È stata un’estate di cantieri nelle scuole cittadine, tra opere già concluse, interventi in dirittura d’arrivo e lavori resi necessari da situazioni impreviste. Alla vigilia dell’inizio dell’anno scolastico, l’Amministrazione comunale fa il punto sugli interventi portati avanti nei mesi estivi, con una particolare attenzione alle opere finanziate, in tutto o in parte, dal Pnrr e a quelle legate alla sicurezza degli edifici.
Tra i lavori ormai prossimi alla conclusione ci sono quelli nel seminterrato della scuola Caselli di via Moretti, per un investimento di 370mila euro. L’intervento consentirà di recuperare all’attività della scuola dell’infanzia i locali precedentemente occupati dall’istituzione musicale Vivaldi. Previsti anche un collegamento coperto con la palestra e la riqualificazione degli spazi esterni: il giardino affacciato su via Giovanni XXIII e la superficie sopra il magazzino comunale di via Balilla potranno essere utilizzati per attività didattiche all’aperto.
Procedono verso il completamento anche i due nuovi nidi d’infanzia di via Alfortville e via Togliatti.Si tratta di un intervento complessivo da circa 3,2 milioni di euro, finanziato in gran parte attraverso fondi Pnrr. L’obiettivo dell’Amministrazione è rendere operative le due nuove strutture all’inizio del 2027.
Sempre alla Caselli si è concluso l’intervento di adeguamento sismico, un’opera da circa 1,5 milioni di euro che ha richiesto una gestione articolata del cantiere. I lavori, iniziati nel 2024, sono stati infatti realizzati per stralci, così da consentire la prosecuzione delle attività scolastiche anche durante la presenza del cantiere. Le opere sono state recentemente ultimate.

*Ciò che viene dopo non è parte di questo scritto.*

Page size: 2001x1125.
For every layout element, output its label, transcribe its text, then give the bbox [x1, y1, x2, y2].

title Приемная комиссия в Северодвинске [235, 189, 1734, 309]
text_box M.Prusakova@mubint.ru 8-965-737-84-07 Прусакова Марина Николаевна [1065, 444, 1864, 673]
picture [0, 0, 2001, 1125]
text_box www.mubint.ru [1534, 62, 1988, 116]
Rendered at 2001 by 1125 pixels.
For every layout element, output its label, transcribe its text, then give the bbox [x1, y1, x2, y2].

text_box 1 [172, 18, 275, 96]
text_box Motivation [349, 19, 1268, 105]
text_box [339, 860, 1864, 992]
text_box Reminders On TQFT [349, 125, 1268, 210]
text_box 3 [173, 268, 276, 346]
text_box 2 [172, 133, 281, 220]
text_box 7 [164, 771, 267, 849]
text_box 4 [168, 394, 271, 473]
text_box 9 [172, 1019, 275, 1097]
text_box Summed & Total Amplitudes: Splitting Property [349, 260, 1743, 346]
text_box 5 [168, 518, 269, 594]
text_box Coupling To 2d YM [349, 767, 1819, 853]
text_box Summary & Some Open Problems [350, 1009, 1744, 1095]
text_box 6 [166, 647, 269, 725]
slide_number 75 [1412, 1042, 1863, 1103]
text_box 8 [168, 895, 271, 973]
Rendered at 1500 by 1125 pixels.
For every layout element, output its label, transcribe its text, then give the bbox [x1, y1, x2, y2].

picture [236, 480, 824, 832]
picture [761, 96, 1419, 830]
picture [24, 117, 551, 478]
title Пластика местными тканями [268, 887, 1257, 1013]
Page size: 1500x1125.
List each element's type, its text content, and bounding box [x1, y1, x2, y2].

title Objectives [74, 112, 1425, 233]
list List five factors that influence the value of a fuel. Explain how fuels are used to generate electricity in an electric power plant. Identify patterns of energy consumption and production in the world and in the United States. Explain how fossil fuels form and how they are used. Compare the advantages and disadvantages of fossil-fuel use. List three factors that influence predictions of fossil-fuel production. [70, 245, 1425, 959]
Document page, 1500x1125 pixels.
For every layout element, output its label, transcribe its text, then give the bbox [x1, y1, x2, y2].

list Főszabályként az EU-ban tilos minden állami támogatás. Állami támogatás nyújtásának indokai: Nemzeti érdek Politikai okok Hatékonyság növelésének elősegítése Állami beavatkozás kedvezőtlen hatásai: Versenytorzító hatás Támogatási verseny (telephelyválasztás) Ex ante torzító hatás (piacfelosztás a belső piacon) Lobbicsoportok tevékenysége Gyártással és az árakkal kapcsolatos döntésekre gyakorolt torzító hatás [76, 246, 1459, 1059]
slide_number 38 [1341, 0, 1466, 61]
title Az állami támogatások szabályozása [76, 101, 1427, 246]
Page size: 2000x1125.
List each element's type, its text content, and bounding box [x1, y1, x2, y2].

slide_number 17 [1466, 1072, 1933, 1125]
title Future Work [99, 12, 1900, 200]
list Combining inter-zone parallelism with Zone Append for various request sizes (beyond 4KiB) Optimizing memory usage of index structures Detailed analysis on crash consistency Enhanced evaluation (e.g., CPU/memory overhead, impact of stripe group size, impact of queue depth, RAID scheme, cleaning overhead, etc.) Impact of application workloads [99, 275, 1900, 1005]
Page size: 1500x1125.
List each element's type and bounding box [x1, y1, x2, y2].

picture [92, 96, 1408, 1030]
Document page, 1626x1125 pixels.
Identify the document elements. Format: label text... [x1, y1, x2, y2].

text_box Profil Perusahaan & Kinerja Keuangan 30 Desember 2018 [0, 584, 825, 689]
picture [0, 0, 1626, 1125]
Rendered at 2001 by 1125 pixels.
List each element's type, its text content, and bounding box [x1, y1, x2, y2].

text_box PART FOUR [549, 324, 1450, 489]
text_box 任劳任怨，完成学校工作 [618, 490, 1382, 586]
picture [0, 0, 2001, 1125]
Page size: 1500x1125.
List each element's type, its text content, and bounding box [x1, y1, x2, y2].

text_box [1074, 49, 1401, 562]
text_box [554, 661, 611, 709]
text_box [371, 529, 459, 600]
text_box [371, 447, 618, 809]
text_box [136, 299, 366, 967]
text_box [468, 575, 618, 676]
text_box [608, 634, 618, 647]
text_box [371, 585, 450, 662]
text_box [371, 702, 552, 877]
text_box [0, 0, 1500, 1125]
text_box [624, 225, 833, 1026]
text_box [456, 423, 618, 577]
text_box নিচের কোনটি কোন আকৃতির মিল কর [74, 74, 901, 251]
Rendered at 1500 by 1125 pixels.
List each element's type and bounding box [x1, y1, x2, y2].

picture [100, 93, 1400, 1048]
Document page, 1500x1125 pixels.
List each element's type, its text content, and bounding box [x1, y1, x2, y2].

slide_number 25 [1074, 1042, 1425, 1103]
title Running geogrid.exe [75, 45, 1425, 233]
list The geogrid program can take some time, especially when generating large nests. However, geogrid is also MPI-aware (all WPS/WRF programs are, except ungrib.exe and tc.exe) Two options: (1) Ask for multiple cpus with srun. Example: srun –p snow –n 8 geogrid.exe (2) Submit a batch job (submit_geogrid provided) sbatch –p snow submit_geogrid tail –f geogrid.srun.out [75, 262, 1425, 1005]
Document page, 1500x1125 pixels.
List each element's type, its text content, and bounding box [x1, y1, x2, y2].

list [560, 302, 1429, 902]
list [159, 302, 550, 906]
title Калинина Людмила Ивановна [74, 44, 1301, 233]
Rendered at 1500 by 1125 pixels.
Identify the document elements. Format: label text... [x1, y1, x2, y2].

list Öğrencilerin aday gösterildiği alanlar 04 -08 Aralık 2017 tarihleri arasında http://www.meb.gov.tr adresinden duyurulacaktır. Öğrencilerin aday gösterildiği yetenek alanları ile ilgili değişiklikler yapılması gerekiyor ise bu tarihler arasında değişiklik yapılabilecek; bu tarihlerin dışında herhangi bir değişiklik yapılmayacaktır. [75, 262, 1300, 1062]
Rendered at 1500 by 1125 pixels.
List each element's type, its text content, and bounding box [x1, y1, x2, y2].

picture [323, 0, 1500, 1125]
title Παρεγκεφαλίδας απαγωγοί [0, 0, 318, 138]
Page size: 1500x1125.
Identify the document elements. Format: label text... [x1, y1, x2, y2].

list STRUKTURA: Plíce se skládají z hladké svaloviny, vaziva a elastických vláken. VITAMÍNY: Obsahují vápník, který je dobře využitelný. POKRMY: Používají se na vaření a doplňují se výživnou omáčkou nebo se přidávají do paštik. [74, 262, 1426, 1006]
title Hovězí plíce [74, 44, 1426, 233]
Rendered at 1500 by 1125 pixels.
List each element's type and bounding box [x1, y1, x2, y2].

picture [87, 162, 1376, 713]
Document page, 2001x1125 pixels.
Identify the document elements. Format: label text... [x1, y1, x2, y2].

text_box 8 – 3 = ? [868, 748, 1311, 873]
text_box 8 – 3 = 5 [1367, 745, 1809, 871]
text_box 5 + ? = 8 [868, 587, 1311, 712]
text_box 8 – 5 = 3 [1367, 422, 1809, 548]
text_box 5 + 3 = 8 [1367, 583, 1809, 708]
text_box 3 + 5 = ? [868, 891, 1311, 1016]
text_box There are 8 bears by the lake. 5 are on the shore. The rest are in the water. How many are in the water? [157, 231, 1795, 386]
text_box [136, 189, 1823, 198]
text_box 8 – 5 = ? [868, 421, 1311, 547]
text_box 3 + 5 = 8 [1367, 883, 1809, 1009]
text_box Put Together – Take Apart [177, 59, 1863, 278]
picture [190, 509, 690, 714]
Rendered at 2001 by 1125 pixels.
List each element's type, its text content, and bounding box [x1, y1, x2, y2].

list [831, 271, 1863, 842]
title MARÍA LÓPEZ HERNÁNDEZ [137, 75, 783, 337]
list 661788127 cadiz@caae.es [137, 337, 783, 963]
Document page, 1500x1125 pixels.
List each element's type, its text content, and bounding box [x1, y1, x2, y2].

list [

A modificare la programmazione estiva è arrivata invece un’emergenza alla scuola di via Ferri. Nel giugno scorso si era verificato durante la notte uno sfondellamento del solaio tra il piano terra, dove si trova il nido La Mongolfiera, e il primo piano occupato dalla scuola secondaria di primo grado Manzoni. Il Comune ha quindi affidato per circa 50mila euro a una ditta specializzata i lavori di messa in sicurezza delle strutture, attraverso un sistema di imbrigliatura e una rete in fibra di vetro. L’intervento è terminato da poco e il plesso è tornato pienamente agibile.
Proprio la concentrazione dei cantieri e delle emergenze ha finito per ridurre lo spazio a disposizione per la manutenzione ordinaria. A spiegarlo è l’assessore ai Lavori pubblici Stefano Muzi: «Le scadenze imposte dal Pnrr e le urgenze come quella della Manzoni hanno impedito di svolgere le tradizionali manutenzioni ordinarie, così come la grandinata del 21 luglio ha creato danni su cui siamo dovuti intervenire con urgenza».
Il maltempo ha infatti imposto una serie di lavori sulle coperture di diversi edifici scolastici. «Voglio ringraziare i tecnici del Servizio Patrimonio che hanno lavorato tutta l’estate per ripristinare le coperture», aggiunge Muzi, ricordando gli interventi alla Sacconi, dove sono stati interessati tegole, finestre e lucernari, alla Piacentini per cupolini e lucernari, alla scuola dell’infanzia di via Mattei per guaine e lucernari, alla Caselli per le guaine di copertura della palestra, alle Spalvieri e Cappella per le guaine e alla scuola di Ragnola per la copertura.
I lavori di ripristino, precisa l’assessore, sono in parte già in corso e in parte ancora in fase di programmazione. L’intenzione dell’Amministrazione è inoltre recuperare gli interventi di manutenzione ordinaria durante l’anno scolastico. «È nostra intenzione però effettuare i lavori ordinari nel corso dell’anno scolastico, ovviamente valutando caso per caso in modo da limitare i disagi alle attività scolastiche», conclude Muzi.